Yapılacak İşler:
A. Din hanesi tartışmasını anlatan sayfa alıntısına göre şu soruları yanıtlayın:
(i) AB nüfus cüzdanlarından neyin çıkarılmasını istedi?
(ii) AB okullarda hangi iki dine daha çok yer verilmesini istedi?
(iii) Kimliklerden "İslam" ibaresinin çıkarılmasına açıklamayla karşılık veren Meclis Başkanı kimdir?
B. AB'nin din hanesi talebini ele alan yazıyı, lütfen son cümlesinden sonra sürdürün.

Avrupa Birliği "nüfus cüzdanlarınızdan din hanesini çıkarın" diyerek kimliğimizi, özümüzü, dinimizi kimlik kağıtlarımızda dahi görmeye tahammül edemediğini gösterdi. Sadece bu mu, devamı var. "Okullarınızda zorunlu din eğitimini kaldırın, Hıristiyanlığa ve Yahudiliğe daha çok yer verin" talimatı da ekleniverdi. AB'nin bu talepleri AKP hükümeti tarafından olumsuz karşılanmadı, karşılanamaz da. Meclis Başkanı Bülent Arınç da kimliklerimizden "İslam" ibaresinin çıkarılmasına "ne var bunda canım, çıkaralım gitsin" mealinde bir açıklamayla karşılık verdi.
Türkiye hızla Avrupalılaşıyor, hızla modernleşiyor, hızla tabuları yıkıyor, hızla değişiyor!..

Verilen Malzeme:
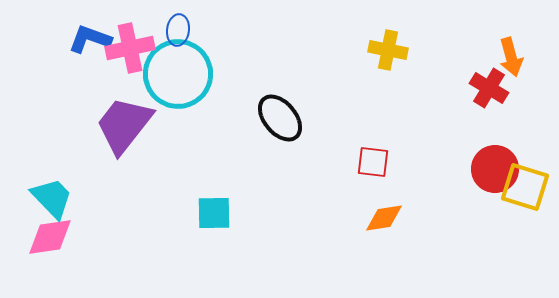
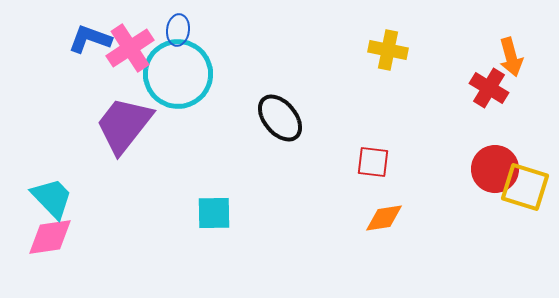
pink cross: rotated 21 degrees counterclockwise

Sıralı Yanıtlar:
A.
(i) Din hanesinin.
(ii) Hıristiyanlık ve Yahudilik.
(iii) Bülent Arınç.

B.
Medya bu cümlelerle kamuoyunu hazırlama gayretinde. Oysa AB'nin bu talepleri Türkiye'yi Hıristiyanlaştırma projesinin en somut adımları anlamına geliyor. AB bugüne kadar daha gizli ifadeler ve yöntemlerle amacına ulaşma stratejisi takip ederken, son talepleriyle açıkça Türkiye'nin dininden vazgeçmesi noktasında bu kadar cesur cümleler kurdu. Zaten bu talepler her emre kayıtsız şartsız rıza gösteren ve teslimiyette kusur göstermeyen AKP hükümeti döneminde dile getirilebilirdi.
Avrupa bizden dinimizi değiştirmemizi, okullarımızda din dersinin mecburi olmaktan çıkarılmasını isterken bakın kendi içinde nasıl uygulamalar var.
Danimarka Eğitim Bakanı, İncil'in ilkokullarda zorunlu okutulacağını açıkladı.
Bakan Haarder, "Müslüman olsun olmasın, her ilkokul öğrencisi İncil'i okuyacak. Çünkü her öğrenci İncil'deki hikayeleri bilmek zorunda" diyerek Danimarka okullarında diğer dinlere- özellikle İslam'a- tahammül edemeyeceklerini ifade etmiş oluyor. Danimarka'daki 9 bini öğrenci 60 bin Türk'ün de içinde olduğu 300 bin Müslüman umurlarında bile değil.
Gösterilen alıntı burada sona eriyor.